Avukat Hülya Gülbahar, konuyla ilgili Twitter paylaşımlarında "Kadının beyanı esastır" ilkesinin yargılama aşamasında da etkili olduğunun bizzat Yargıtay kararlarınca sabit olduğunu söylüyor:

"Kadının beyanı, yargılama sırasında; hayatın olağan akışına uygun, samimi, tutarlı ve istikrarlı, mağdur ile bir husumetten kaynaklanmayan, olay ertesinde hemen tanıklarla paylaşılmış, doktor raporları ile belgelenmiş ve sanık tüm bunları çürütemedi ise hüküm esastır."

BBC Türkçe'ye konuşan Gülbahar, Yargıtay'ın bugüne dek verdiği birçok karardan süzüp çıkardığını söylediği bu maddeleri ve masumiyet karinesine aykırı olmadığını şöyle açıklıyor:

"Yargılama aşamasında da elde en önemli dayanak beyan zaman delil değeri taşıyor. Sanık da kendini savunacak, yapacağı savunmada iddiaları çürütecek. Çürütemiyorsa bu da bir kanaat oluşturur.

"Masumiyet karinesi, bir kişinin suçu sabit oluncaya kadar o kişiye suçsuz gibi davranmaktır. O yüzden kovuşturma aşamasında 'şüpheli', yargılama aşamasında 'sanık', cezayı aldıktan sonra 'suçlu' diyoruz. Yargılama yapılırken hangi kuralların uygulanacağının masumiyet karinesiyle ilgisi yoktur."

Kamu Başdenetçisi Şeref Malkoç 3 hafta önce Türkiye gazetestine yaptığı açıklamada, "Eşler tartıştığında kadın, karakola telefon açıp şikayette bulunduğunda koca evden uzaklaştırma alıyor. Bu da öfkeyi ve kadına şiddeti körüklüyor. Biz eşleri barıştırmak yerine ayrılsın diye kanun çıkarmışız" demişti.

Malkoç'un sözleri hakkında ise Gülbahar, "Bunlar hangi ülkede oluyor? Aksine kadınlar, mahkemeden eşleri için en fazla 6 ay uzaklaştırma alabildiklerinde bile seviniyor" diyor.

"Namus kadın üzerinden tartışılıyor, bedelini kadın ödüyor"

28 yıl hakimlik yapan, şimdilerde ise avukatlık mesleğini sürdüren Eray Karınca, "Kadının cinsiyeti nedeniyle uğradığı bir ayrımcılık ve şiddet söz konusu olduğunda elbette yargıcın bunu göz önünde bulundurması lazım" diye konuşuyor.

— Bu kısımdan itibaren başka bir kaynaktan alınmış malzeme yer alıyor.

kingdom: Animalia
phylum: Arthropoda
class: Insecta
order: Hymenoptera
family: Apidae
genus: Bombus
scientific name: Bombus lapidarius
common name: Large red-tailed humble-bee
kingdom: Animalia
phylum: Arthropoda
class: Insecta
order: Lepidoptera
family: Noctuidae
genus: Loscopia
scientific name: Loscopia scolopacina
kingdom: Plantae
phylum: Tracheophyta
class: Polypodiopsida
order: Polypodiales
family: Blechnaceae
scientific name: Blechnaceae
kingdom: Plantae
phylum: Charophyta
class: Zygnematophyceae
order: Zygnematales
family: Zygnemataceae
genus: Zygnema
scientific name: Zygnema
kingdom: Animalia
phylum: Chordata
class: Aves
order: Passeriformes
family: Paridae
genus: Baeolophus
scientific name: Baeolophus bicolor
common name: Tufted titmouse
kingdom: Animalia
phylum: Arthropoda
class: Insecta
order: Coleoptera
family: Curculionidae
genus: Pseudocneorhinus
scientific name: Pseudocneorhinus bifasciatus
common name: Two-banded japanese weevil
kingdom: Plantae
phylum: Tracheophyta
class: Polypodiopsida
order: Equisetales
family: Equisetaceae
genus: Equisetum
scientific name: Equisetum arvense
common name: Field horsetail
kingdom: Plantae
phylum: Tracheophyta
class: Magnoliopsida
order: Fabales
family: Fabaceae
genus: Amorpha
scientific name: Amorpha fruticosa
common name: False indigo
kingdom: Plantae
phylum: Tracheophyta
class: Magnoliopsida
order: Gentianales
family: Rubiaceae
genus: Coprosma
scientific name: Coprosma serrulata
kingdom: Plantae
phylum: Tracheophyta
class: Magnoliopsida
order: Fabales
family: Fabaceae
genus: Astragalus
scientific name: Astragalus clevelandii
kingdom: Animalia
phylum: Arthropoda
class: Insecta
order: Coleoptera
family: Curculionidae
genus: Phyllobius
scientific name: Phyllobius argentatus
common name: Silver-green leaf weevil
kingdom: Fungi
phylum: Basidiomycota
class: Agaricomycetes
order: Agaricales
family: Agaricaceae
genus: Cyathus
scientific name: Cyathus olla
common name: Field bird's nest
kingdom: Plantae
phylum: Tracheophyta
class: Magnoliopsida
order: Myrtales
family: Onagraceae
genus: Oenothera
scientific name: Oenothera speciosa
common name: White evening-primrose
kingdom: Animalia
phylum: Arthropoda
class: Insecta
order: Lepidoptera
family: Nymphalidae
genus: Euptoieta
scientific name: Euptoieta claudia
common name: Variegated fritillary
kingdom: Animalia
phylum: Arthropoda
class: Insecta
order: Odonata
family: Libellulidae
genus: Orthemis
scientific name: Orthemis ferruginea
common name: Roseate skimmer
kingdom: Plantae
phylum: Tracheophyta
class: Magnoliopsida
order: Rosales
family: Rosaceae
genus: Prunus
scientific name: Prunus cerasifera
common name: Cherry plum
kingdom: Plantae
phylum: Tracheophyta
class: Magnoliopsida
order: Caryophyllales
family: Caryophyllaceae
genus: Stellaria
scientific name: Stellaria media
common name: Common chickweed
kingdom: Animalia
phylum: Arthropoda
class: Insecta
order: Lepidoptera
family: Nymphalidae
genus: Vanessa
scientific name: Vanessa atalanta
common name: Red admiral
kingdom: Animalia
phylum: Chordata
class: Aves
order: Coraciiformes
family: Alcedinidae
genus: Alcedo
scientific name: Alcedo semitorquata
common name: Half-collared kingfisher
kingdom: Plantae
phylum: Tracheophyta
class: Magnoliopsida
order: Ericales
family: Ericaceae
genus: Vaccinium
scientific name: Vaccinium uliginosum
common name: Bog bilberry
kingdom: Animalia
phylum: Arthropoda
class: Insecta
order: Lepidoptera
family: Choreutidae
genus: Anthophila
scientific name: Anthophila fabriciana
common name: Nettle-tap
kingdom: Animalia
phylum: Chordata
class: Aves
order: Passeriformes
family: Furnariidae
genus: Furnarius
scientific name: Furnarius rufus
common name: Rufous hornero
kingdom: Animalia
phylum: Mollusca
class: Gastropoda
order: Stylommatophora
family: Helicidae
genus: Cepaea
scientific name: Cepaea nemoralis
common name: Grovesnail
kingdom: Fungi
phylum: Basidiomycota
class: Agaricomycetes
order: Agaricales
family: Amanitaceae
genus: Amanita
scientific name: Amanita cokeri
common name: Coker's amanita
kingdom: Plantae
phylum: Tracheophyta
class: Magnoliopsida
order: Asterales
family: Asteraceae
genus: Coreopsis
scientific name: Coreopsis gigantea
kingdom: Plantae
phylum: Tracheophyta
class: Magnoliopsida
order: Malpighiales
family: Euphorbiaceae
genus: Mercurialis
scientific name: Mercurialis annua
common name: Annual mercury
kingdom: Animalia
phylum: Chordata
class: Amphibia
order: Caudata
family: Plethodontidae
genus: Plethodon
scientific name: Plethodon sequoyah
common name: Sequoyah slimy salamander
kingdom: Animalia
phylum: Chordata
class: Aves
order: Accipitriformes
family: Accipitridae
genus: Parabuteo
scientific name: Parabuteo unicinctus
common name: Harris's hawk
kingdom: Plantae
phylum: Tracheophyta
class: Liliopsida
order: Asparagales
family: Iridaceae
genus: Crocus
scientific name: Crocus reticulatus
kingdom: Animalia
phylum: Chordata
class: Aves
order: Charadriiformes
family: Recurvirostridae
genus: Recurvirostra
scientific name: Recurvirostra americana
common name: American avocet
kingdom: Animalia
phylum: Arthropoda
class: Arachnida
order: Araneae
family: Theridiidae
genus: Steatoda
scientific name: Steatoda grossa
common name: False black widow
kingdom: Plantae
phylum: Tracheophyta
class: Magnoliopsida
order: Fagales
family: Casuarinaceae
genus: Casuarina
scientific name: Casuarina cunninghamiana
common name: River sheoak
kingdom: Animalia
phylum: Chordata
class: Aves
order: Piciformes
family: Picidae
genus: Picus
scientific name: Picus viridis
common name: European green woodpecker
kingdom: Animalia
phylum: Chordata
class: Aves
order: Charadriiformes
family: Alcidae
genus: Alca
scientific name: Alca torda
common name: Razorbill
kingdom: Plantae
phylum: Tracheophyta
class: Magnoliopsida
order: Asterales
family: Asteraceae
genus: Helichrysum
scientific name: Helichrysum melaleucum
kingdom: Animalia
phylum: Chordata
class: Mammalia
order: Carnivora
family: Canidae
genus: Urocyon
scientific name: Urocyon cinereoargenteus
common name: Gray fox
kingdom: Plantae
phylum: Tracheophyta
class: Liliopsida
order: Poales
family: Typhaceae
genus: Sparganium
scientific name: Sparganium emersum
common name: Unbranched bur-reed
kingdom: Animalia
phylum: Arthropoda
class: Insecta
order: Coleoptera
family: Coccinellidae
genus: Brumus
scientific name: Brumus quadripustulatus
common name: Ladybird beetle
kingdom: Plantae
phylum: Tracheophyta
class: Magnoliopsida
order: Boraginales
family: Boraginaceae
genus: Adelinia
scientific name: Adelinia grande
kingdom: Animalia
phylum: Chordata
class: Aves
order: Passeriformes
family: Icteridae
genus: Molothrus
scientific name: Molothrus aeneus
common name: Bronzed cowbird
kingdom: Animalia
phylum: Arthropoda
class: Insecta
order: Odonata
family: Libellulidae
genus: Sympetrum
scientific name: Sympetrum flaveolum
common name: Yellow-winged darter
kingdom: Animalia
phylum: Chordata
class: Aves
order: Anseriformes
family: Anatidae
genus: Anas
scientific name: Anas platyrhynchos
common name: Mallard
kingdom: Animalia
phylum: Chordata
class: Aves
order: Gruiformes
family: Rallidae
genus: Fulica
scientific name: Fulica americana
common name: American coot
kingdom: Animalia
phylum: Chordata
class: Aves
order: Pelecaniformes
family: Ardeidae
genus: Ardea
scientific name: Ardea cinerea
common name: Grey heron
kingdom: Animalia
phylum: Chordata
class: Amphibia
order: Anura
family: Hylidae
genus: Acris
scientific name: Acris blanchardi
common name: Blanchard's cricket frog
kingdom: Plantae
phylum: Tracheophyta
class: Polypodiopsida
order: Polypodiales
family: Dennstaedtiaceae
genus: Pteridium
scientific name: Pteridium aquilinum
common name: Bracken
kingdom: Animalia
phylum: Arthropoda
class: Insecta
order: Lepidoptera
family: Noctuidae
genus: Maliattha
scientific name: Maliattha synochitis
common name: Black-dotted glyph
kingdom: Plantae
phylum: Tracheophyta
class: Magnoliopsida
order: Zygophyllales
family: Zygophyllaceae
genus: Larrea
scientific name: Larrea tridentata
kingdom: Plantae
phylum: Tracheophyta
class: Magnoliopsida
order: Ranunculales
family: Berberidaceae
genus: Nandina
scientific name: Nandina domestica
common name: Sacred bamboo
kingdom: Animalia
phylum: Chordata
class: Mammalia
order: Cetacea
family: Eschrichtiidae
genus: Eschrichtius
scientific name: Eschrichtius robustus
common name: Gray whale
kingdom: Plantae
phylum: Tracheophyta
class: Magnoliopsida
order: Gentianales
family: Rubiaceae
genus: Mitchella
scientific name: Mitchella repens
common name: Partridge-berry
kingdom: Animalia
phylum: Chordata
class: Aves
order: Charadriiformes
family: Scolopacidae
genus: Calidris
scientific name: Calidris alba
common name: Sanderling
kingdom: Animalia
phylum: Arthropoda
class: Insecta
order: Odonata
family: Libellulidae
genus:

Türkiye'de hala toplumsal cinsiyet eşitsizliğinin farkında olunmadığını belirten Karınca'ya göre, "namus" kadın üzerinden tartışılıyor ve "bedeli" de kadına ödetiliyor:

"Yargı da bunun farkında olarak, kadının zaten birçok olayda sessiz kaldığı, herhangi bir tavır geliştiremediği ve şikayetçi olamadığı öngörüsüyle; şikayetçi olmasını kovuşturma için yeterli görüyor. Ama yargılama sırasında asıl olan hakimin, "suçun işlenmediğine dair" vicdani kanaat getirmesidir."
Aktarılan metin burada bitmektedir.